| Source passage |
Tag Archives: Regulators
Facebook’s massively lucrative advertising model relies on tracking its one billion users—as well as the billions on WhatsApp and Instagram—across the web and smartphone apps, collecting data on which sites and apps they visit, where they shop, what they like, and combining all that information into comprehensive user profiles. Facebook has maintained that collecting all this data allows the company to serve ads that are more relevant to users’ interests. Privacy advocates have argued that the company isn’t transparent enough about what data it has and what it does with it. As a result, most people don’t understand the massive trade-off they are making with their information when they sign up for the “free” site.
On Thursday, Germany’s Federal Cartel Office, the country’s antitrust regulator, ruled that Facebook was exploiting consumers by requiring them to agree to this kind of data collection in order to have an account, and has prohibited the practice going forward.
“Facebook will no longer be allowed to force its users to agree to the practically unrestricted collection and assigning of non-Facebook data to their Facebook user accounts,” FCO president Andreas Mundt said in a statement announcing the decision.
“We disagree with their conclusions and intend to appeal so that people in Germany continue to benefit fully from all our services,” Facebook wrote in a blog post responding to the ruling. The company has one month to appeal. If it fails, Facebook would have to change how it processes data internally for German users, and could only combine the data into a single profile for a Facebook account with that user’s explicit consent.
“This is significant,” says Lina Khan, an antitrust expert affiliated with Columbia Law School and the think tank Open Markets. She notes that authorities haven’t done a good job of articulating why privacy is an antitrust issue. Here, the German regulator makes it clear. “The FCO’s theory is that Facebook’s dominance is what allows it to impose on users contractual terms that require them to allow Facebook to track them all over,” Khan says. “When there is a lack of competition, users accepting terms of service are often not truly consenting. The consent is a fiction.”
According to the FCO, Facebook had 32 million monthly active users in Germany at the end of last year, amounting to a market share of more than 80 percent. The regulator argues this dominance gives it jurisdiction to oversee the company’s data collection practices.
“As a dominant company Facebook is subject to special obligations under competition law. In the operation of its business model the company must take into account that Facebook users practically cannot switch to other social networks,” said Mundt. “The only choice the user has is either to accept the comprehensive combination of data or to refrain from using the social network. In such a difficult situation the user’s choice cannot be referred to as voluntary consent.”
The FCO further argues that Facebook used its vast data collection to build up its market dominance, creating a feedback loop wherein people have no choice but to use the site and allow it to track them, which makes the site even more dominant and entrenches its privacy violations.

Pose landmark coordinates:

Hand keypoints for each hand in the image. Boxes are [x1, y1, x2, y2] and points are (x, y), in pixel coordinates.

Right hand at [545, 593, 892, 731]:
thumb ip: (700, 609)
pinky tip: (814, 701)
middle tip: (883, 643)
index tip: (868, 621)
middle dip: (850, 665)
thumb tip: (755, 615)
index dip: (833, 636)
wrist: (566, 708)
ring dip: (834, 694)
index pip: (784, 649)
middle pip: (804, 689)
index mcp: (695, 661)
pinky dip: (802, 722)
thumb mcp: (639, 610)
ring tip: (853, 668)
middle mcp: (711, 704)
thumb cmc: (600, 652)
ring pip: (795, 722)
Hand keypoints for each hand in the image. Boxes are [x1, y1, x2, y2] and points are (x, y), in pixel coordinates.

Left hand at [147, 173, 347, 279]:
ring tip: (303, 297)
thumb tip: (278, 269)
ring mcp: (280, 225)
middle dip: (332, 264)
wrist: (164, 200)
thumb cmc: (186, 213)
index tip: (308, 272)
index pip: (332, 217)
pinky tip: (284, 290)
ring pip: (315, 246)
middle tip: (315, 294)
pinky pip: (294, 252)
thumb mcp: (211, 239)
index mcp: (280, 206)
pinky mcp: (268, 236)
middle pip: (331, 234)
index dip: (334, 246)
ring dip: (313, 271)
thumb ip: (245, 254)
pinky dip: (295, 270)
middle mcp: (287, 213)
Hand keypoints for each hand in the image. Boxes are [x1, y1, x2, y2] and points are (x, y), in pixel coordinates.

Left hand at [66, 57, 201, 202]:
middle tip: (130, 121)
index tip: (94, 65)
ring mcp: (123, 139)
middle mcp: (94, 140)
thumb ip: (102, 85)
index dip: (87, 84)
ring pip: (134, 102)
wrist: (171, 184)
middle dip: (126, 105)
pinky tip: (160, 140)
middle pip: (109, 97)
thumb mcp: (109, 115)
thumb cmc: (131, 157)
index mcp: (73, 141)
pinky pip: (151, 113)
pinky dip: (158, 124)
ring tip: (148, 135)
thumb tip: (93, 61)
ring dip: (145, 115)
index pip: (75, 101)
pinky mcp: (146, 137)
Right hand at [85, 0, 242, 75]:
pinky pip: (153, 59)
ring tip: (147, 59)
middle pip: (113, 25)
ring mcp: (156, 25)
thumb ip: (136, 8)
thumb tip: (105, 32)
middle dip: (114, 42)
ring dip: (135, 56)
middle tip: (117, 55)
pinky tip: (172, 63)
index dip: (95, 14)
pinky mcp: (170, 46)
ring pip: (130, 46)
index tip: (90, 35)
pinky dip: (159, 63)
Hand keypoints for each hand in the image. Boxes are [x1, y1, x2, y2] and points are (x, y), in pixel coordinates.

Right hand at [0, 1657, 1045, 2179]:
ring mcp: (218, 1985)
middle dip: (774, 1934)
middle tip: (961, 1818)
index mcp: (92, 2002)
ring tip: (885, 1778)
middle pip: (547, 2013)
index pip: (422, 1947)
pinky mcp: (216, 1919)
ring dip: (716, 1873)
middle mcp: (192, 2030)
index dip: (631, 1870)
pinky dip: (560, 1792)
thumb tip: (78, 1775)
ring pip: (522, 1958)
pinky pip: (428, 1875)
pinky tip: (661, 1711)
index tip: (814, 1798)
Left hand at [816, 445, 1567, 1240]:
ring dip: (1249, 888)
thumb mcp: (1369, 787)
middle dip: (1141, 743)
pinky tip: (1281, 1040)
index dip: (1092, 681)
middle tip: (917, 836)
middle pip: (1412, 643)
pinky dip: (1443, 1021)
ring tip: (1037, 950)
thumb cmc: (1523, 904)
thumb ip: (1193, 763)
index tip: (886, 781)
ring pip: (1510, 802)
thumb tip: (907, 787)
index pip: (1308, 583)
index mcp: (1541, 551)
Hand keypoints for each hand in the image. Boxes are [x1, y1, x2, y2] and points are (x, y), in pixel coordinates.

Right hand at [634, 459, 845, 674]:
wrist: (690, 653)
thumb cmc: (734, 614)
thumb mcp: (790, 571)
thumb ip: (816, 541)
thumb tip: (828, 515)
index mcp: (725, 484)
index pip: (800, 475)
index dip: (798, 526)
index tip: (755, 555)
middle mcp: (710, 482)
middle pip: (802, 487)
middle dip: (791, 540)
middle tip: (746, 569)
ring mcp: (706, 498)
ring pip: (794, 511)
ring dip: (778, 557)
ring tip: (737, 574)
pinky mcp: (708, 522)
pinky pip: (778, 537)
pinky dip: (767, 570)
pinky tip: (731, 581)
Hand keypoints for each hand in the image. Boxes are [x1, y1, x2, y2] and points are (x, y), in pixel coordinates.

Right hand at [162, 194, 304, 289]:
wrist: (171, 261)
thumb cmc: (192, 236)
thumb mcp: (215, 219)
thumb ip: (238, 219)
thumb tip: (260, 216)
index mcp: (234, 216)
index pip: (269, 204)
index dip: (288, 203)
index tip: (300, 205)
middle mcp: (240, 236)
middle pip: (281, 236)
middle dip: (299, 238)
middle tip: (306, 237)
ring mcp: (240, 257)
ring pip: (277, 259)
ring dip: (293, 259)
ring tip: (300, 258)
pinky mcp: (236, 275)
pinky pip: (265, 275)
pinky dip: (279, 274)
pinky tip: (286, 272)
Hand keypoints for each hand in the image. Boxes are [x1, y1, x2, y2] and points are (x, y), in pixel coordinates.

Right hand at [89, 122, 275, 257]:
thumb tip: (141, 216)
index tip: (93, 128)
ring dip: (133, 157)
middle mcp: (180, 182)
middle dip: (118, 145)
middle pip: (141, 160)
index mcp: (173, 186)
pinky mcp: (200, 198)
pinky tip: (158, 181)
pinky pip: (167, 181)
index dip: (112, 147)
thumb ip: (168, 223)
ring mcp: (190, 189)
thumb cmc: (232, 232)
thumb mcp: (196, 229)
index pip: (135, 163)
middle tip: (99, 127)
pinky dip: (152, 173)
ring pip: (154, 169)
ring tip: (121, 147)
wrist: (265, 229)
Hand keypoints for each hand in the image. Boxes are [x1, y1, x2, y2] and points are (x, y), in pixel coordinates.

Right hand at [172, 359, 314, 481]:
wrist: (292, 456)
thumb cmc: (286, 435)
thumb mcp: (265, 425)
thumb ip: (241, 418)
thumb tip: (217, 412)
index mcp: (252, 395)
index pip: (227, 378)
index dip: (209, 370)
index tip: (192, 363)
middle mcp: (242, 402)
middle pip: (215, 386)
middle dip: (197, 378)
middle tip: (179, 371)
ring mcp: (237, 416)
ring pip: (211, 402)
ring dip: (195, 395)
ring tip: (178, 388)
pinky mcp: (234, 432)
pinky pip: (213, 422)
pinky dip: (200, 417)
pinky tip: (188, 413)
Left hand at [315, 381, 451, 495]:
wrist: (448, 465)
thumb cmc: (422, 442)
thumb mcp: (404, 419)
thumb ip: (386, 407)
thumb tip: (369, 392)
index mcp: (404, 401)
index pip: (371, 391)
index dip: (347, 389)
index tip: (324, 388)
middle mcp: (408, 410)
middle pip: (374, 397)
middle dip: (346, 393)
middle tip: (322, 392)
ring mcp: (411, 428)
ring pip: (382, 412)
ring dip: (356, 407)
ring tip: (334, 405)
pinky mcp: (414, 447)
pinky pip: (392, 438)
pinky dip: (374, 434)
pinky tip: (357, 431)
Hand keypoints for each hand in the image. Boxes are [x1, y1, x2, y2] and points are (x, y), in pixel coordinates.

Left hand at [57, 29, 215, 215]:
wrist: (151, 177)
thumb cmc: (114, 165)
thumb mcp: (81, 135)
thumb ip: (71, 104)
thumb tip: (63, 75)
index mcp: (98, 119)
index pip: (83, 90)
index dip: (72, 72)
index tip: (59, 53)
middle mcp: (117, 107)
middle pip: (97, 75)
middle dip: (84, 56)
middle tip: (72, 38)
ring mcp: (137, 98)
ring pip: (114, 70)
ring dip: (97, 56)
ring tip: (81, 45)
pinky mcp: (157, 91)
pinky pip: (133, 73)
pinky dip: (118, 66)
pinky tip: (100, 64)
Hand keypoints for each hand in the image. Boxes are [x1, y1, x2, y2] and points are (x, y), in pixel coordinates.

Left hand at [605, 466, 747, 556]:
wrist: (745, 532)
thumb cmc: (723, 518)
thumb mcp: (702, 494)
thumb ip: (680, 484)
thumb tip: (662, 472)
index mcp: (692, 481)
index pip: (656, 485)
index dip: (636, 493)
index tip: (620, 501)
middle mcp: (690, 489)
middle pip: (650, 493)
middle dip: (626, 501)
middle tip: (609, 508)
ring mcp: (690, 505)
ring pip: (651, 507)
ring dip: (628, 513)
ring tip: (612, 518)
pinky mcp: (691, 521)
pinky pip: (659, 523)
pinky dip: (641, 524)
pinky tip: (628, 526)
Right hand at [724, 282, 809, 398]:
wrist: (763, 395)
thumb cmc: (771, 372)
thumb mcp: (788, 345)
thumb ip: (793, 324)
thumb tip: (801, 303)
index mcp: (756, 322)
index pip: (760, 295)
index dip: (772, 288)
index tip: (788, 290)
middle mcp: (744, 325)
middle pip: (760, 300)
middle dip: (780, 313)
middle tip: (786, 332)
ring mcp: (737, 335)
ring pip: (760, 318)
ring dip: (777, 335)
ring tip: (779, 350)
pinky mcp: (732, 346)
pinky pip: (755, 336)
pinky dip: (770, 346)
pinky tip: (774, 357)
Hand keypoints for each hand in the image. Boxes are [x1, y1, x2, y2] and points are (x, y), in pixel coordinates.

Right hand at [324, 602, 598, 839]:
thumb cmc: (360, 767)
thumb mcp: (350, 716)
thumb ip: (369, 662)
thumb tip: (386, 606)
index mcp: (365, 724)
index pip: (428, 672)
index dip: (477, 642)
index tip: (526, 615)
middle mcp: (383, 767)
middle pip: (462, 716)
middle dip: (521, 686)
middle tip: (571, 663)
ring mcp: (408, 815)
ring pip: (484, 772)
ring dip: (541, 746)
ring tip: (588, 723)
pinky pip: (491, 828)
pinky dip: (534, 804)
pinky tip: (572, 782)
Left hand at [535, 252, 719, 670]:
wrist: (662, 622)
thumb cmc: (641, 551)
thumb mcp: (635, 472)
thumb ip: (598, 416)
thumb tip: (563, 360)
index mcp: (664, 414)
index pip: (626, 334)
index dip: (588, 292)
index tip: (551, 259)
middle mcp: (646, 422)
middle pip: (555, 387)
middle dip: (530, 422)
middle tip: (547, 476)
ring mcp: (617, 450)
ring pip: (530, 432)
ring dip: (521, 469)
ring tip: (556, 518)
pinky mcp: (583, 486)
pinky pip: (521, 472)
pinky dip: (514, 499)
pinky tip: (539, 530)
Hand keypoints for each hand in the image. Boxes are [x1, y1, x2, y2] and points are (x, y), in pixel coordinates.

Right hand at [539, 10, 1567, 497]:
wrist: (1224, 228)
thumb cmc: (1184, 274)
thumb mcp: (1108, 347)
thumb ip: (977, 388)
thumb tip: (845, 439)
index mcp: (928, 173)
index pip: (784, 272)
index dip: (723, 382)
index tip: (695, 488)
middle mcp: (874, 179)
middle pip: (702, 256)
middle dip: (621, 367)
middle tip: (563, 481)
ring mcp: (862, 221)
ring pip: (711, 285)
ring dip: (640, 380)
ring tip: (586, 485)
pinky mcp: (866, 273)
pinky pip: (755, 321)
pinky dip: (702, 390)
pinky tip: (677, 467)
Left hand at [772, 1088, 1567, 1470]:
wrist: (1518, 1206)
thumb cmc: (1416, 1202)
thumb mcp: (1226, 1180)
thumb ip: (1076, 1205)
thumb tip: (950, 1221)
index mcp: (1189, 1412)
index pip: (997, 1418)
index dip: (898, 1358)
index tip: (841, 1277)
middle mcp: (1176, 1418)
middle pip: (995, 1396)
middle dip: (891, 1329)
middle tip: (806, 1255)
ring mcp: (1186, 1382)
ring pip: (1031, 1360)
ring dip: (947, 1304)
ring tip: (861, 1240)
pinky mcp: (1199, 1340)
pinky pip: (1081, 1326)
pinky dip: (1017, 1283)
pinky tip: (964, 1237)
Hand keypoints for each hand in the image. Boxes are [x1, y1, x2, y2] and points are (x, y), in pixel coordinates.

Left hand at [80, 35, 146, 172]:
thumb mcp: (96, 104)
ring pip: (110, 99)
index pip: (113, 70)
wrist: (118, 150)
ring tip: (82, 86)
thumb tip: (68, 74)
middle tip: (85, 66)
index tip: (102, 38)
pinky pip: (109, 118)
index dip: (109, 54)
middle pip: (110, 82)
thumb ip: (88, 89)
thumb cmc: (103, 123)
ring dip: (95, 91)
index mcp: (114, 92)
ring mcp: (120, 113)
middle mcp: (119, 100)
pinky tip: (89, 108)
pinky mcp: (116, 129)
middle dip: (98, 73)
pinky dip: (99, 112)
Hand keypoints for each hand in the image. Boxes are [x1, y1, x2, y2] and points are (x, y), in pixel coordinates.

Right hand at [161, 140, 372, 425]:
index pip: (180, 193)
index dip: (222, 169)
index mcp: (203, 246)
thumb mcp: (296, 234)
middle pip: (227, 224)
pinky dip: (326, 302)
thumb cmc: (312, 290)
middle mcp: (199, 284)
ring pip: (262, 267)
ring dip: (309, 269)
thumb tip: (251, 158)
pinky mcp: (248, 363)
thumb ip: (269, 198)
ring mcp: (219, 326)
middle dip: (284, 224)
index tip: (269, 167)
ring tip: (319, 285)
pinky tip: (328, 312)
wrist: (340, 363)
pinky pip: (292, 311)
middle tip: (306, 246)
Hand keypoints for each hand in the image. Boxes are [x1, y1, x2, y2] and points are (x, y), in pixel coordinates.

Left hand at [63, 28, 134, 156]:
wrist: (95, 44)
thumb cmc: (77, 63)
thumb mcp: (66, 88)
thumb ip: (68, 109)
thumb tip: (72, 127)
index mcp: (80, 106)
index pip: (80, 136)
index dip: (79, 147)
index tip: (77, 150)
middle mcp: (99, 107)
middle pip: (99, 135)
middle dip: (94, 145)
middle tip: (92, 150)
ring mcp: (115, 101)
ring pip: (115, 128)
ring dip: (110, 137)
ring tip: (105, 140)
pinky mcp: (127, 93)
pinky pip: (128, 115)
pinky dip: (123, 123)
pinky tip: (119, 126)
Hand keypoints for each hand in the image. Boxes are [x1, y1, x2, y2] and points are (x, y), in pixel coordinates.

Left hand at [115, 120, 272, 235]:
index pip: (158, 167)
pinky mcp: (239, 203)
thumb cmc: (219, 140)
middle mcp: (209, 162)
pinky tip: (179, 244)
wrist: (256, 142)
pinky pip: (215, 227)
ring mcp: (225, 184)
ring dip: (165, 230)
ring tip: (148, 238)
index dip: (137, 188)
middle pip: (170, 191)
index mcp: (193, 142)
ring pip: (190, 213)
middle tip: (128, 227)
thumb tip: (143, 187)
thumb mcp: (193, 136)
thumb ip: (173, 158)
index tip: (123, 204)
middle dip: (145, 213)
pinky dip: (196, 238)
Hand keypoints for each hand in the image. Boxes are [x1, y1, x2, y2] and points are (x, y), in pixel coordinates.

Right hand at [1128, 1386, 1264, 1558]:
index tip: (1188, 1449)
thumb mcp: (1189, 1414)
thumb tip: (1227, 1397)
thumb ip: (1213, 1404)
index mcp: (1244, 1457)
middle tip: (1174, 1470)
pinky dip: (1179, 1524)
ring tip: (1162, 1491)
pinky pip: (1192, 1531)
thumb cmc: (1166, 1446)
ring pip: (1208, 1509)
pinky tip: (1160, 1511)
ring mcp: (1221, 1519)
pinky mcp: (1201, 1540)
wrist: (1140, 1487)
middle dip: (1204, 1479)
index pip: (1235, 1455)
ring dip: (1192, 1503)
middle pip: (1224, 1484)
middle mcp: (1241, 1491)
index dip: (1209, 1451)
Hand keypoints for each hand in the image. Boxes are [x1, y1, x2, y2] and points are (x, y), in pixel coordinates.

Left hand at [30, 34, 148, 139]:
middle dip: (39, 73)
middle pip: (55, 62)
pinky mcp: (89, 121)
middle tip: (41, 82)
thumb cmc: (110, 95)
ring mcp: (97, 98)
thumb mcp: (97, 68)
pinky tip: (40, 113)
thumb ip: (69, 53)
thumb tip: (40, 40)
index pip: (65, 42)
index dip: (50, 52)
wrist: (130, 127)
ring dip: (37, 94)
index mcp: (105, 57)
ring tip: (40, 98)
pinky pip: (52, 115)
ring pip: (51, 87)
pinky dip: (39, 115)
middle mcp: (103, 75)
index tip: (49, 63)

| Assignment |
Answer from the article on Germany's Facebook ruling:
(a) How long does Facebook have to appeal the decision?
(b) According to the Federal Cartel Office, how many monthly active users did Facebook have in Germany at the end of last year?
(c) Which law school is Lina Khan affiliated with?
The records have no connection to the article on Germany's Facebook ruling.

| Response to this task |
(a) One month.
(b) 32 million.
(c) Columbia Law School.